(Source data)
══════════════════════════════

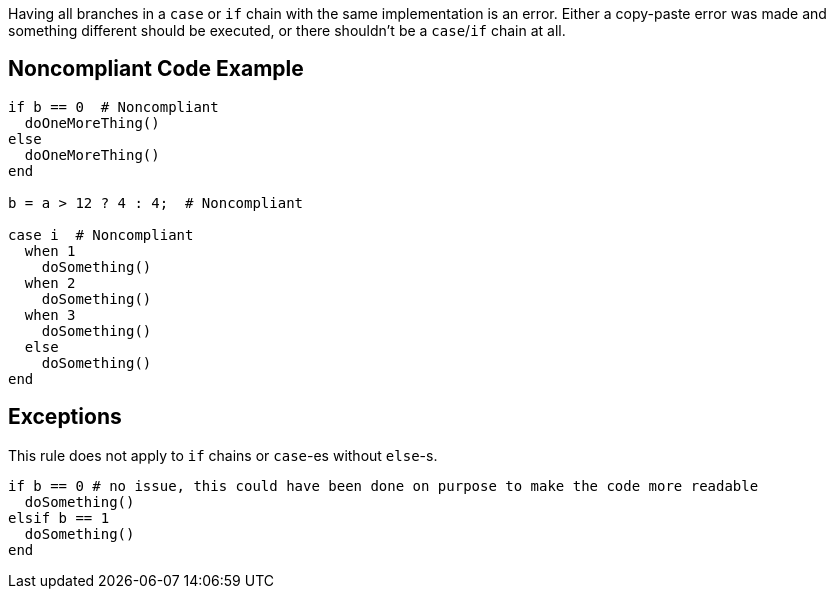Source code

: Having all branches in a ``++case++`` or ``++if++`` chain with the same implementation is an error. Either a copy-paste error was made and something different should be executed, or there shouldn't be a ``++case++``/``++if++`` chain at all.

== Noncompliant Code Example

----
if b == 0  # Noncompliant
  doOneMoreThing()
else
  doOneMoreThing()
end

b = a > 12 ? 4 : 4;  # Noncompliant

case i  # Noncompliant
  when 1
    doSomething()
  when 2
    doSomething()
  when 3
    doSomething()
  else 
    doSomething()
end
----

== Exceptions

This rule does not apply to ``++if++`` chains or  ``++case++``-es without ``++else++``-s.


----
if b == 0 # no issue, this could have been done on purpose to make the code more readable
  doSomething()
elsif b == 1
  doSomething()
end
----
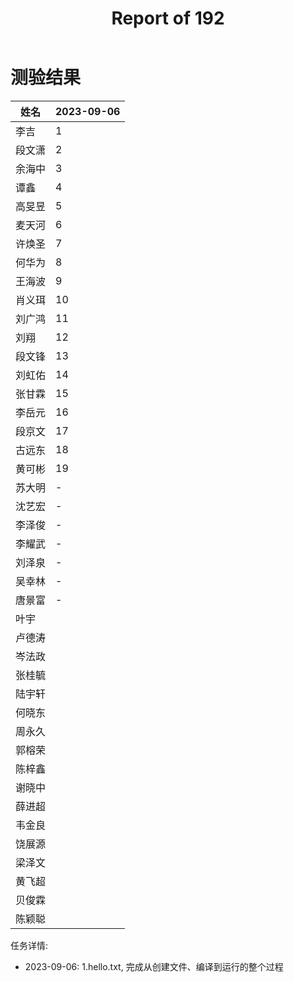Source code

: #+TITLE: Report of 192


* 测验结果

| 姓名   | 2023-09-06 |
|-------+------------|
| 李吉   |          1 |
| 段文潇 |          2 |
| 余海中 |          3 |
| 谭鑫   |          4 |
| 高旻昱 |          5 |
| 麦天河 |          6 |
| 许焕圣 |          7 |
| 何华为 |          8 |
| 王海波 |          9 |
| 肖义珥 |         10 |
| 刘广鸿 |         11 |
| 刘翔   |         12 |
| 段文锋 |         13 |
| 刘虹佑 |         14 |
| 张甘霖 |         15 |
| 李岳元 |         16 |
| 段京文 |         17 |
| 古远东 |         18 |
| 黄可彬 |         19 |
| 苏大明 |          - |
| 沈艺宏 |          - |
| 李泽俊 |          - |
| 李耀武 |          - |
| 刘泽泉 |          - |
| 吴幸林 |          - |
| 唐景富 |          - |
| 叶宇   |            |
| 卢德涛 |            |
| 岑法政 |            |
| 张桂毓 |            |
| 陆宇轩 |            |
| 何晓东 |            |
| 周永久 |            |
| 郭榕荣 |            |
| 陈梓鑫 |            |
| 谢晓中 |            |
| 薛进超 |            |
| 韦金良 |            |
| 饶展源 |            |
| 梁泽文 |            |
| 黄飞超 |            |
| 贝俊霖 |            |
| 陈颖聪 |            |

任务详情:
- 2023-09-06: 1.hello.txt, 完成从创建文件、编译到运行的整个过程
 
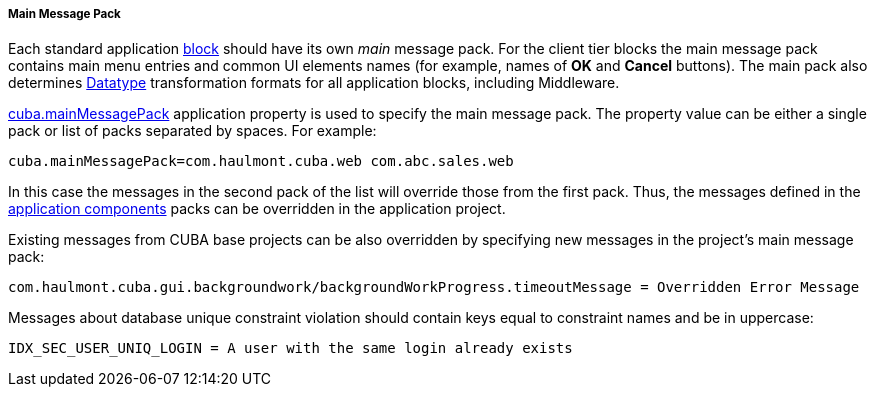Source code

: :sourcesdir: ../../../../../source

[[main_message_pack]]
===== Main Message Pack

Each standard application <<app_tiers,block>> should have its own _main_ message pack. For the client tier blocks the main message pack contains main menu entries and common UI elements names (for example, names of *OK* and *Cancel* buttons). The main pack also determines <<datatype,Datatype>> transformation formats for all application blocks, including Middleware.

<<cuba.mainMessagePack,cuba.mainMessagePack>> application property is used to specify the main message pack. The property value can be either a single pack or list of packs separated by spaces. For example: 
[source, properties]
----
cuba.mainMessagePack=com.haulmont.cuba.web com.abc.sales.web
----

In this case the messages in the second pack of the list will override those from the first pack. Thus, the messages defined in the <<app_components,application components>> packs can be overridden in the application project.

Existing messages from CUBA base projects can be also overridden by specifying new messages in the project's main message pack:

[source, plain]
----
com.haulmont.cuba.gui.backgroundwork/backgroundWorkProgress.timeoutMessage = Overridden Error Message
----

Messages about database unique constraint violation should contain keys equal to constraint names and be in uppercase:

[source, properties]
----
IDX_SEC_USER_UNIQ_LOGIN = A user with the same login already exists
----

══════════════════════════════

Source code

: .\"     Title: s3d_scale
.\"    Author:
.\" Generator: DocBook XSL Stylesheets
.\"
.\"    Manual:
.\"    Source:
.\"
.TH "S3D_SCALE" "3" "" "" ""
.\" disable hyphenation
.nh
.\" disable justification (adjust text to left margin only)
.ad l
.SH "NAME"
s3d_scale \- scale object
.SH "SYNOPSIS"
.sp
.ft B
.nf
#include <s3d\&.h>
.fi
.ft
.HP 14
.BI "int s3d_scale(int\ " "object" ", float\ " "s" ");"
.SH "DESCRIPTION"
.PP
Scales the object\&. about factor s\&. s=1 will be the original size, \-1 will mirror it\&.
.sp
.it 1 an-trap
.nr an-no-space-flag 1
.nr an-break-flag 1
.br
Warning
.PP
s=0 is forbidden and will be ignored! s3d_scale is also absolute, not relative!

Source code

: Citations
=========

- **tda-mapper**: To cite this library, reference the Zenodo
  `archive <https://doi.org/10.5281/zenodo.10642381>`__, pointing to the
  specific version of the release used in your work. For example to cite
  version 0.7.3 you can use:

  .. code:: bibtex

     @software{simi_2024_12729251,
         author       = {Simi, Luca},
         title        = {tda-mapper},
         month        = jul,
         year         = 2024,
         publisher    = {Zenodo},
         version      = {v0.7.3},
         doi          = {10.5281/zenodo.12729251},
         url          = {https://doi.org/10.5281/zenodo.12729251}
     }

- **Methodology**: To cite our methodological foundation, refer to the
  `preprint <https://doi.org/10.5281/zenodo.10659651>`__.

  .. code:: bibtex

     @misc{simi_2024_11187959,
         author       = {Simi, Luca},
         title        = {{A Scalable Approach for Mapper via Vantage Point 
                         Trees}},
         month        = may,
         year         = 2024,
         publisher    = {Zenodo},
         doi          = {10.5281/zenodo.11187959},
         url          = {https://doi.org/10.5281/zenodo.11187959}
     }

══════════════════════════════

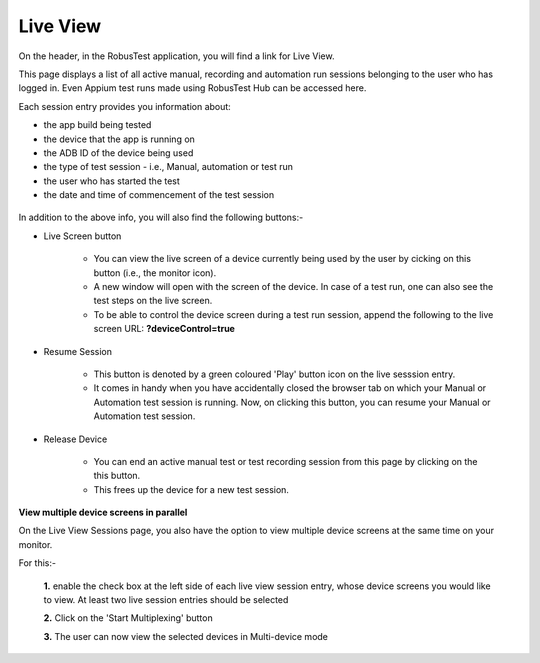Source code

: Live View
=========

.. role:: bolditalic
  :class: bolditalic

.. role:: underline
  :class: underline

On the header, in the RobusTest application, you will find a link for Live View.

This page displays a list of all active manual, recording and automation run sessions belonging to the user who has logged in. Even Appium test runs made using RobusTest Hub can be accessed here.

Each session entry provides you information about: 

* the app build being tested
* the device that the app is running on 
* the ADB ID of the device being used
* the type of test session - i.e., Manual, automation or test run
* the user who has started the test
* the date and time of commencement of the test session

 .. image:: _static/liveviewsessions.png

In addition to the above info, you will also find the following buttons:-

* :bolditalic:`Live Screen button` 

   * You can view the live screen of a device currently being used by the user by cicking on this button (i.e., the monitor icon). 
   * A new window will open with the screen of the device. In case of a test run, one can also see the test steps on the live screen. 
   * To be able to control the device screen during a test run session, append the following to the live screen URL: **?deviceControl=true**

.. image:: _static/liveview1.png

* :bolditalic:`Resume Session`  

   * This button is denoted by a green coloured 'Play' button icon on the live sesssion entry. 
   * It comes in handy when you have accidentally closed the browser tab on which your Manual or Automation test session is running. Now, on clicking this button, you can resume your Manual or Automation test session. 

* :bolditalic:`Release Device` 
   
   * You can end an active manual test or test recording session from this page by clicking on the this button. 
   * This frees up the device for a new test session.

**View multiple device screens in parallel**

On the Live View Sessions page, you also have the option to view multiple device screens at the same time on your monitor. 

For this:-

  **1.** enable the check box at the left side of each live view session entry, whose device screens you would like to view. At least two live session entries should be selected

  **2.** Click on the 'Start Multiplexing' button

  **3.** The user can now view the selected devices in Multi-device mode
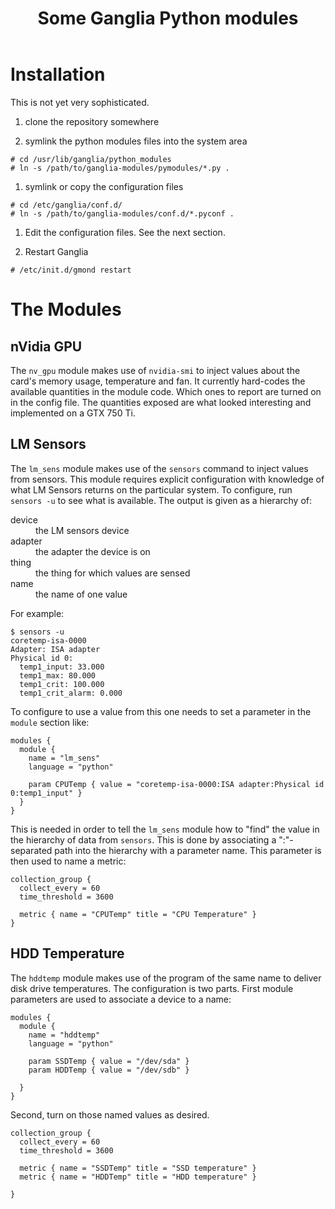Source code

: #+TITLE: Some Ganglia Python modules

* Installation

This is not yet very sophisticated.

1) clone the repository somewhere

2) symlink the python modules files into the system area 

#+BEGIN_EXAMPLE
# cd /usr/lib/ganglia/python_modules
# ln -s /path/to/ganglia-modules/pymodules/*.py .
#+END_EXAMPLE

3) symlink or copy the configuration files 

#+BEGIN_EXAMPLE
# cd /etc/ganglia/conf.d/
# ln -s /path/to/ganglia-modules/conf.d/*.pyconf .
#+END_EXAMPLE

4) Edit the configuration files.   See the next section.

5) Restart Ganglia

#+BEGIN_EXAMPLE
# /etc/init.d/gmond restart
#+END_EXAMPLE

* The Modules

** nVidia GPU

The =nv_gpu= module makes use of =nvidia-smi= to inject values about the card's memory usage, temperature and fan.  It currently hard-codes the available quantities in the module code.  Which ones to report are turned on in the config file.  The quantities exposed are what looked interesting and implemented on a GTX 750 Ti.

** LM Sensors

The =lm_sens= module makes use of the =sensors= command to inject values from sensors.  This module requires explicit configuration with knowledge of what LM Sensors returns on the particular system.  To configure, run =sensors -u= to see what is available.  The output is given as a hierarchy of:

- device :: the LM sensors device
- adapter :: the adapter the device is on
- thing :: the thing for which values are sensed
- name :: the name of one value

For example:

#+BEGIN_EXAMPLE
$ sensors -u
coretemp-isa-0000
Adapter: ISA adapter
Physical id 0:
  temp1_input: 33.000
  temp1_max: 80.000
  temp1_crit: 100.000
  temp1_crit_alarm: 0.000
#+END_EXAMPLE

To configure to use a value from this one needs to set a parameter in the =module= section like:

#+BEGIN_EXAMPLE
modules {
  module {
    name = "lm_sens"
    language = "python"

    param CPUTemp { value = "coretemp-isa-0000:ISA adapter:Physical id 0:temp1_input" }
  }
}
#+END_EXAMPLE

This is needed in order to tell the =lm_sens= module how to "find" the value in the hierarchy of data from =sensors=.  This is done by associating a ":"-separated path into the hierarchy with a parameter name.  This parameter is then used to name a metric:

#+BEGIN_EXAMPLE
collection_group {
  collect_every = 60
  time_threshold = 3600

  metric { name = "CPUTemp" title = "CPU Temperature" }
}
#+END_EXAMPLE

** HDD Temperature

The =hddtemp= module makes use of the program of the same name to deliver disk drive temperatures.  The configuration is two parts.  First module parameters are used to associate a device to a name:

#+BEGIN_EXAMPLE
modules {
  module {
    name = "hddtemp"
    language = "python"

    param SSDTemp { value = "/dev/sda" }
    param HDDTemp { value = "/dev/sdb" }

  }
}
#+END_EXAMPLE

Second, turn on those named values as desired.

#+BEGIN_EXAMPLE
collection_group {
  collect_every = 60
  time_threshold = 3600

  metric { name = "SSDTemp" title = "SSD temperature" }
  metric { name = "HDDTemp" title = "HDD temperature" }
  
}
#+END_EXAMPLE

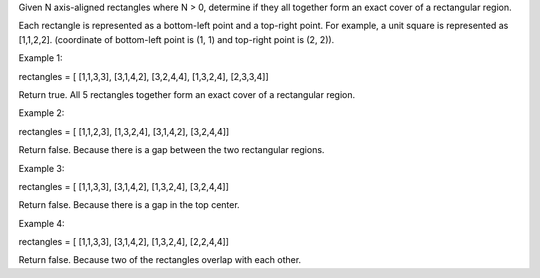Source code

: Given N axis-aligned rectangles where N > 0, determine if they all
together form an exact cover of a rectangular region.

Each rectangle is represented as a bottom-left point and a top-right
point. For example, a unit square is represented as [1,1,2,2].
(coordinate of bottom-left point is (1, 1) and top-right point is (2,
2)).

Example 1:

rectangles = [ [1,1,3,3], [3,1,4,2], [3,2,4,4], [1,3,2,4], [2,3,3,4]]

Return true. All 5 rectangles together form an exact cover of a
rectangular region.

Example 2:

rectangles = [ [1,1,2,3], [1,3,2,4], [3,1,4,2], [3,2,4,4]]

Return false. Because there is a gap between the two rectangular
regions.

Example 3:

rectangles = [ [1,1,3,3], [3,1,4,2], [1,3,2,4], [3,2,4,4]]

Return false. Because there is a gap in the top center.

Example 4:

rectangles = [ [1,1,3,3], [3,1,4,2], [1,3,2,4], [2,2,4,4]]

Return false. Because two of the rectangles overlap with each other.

══════════════════════════════

● Work instructions
A complete answer gives every line of the records holding "right".

● Response area
Each rectangle is represented as a bottom-left point and a top-right
(coordinate of bottom-left point is (1, 1) and top-right point is (2,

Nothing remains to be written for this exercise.